= Erzhan Kulibaev =

Kazakh-Spanish violinist (born 1986)

Erzhan Kulibaev (Erjan Qulybaev; born 21 September 1986) is a Spanish violinist of Kazakh origin.

==Education==
Kulibaev began his formal musical education in 1995 at the Republican Special Music School for Talented Children of Kulyash Baiseitova (in Almaty, Kazakhstan) in the class of N. M. Patrusheva. In 1998 he moved to the Moscow Conservatory, where he studied in the class of A. V. Revich. In 2004 he started studies in the class of Zakhar Bron at the Queen Sofía College of Music in Madrid and the Master programme in the Glinka State Conservatory in Novosibirsk.

==Career==
Erzhan Kulibaev has won many prizes at international violin competitions:
- Demidovski International Violin Vompetition in Yekaterinburg (2003, First Prize and two Special prizes)
- International Violin Competition in Lisbon (2006, First Prize and Special prize for the best interpretation of a work by L.Graça)
- International Violin Competition in Novosibirsk (2007, First Prize and special prize of Paloma O’Shea)
- International Hindemith Competition in Berlin (2010, Gold medal and Special prize for the best interpretation of a work by Robert Schumann)
- Henryk Wieniawski Violin Competition in Poznań (2011, Distinction and two special prizes).
- International violin competition in Buenos-Aires, 1st prize and "Premio Tango" for best interpretation of argentine tango.

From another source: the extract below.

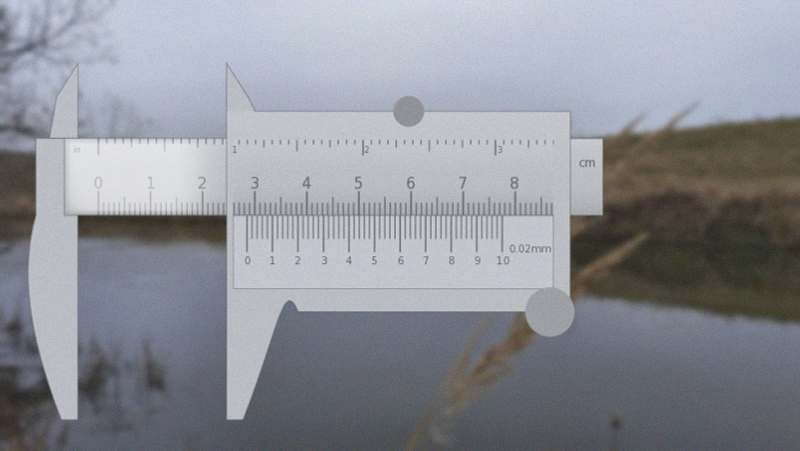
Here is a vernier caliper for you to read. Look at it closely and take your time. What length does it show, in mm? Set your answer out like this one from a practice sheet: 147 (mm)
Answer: 28.5 (mm)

He has performed in France, Germany, Switzerland, Japan, Belgium, Mexico, Portugal, Ukraine, Latvia, Italy, Kuwait, Russia, Kazakhstan, Austria, Spain, and Poland. He played as a soloist with the State Symphony Orchestra of Kazakhstan, the Opera and Ballet Symphony Orchestra of Astana, the Camerata of Kazakhstan, the Academy of the Soloists, the Camera Orchestra of the Philharmonic Society of Moscow, the Camera Orchestra of the Academic Choir of Sankt-Petersburg, the Symphony Orchestra of Yucatan, the Symphony Orchestra of the State Conservatory of Novosibirsk, the Symphony Orchestra of Astana, the Symphony Orchestra of Karaganda, the Symphony Orchestra of the Queen Sofia College of Music, the University of Alicante's Philharmonic Orchestra, the Symphony Orchestra of Castilla y Leon. In 2005-2006 he participated in the International Festival of Music in Santander, Spain. In 2006 and 2010 he received an Honorary Diploma as the best student of Z. Bron from the Queen of Spain and performed in the Royal Palace of Pardo. In 2010 he performed in the Konzerthaus Berlin.

Kulibaev plays the Stradivarius “Rode” 1722 courtesy of the Maggini Foundation.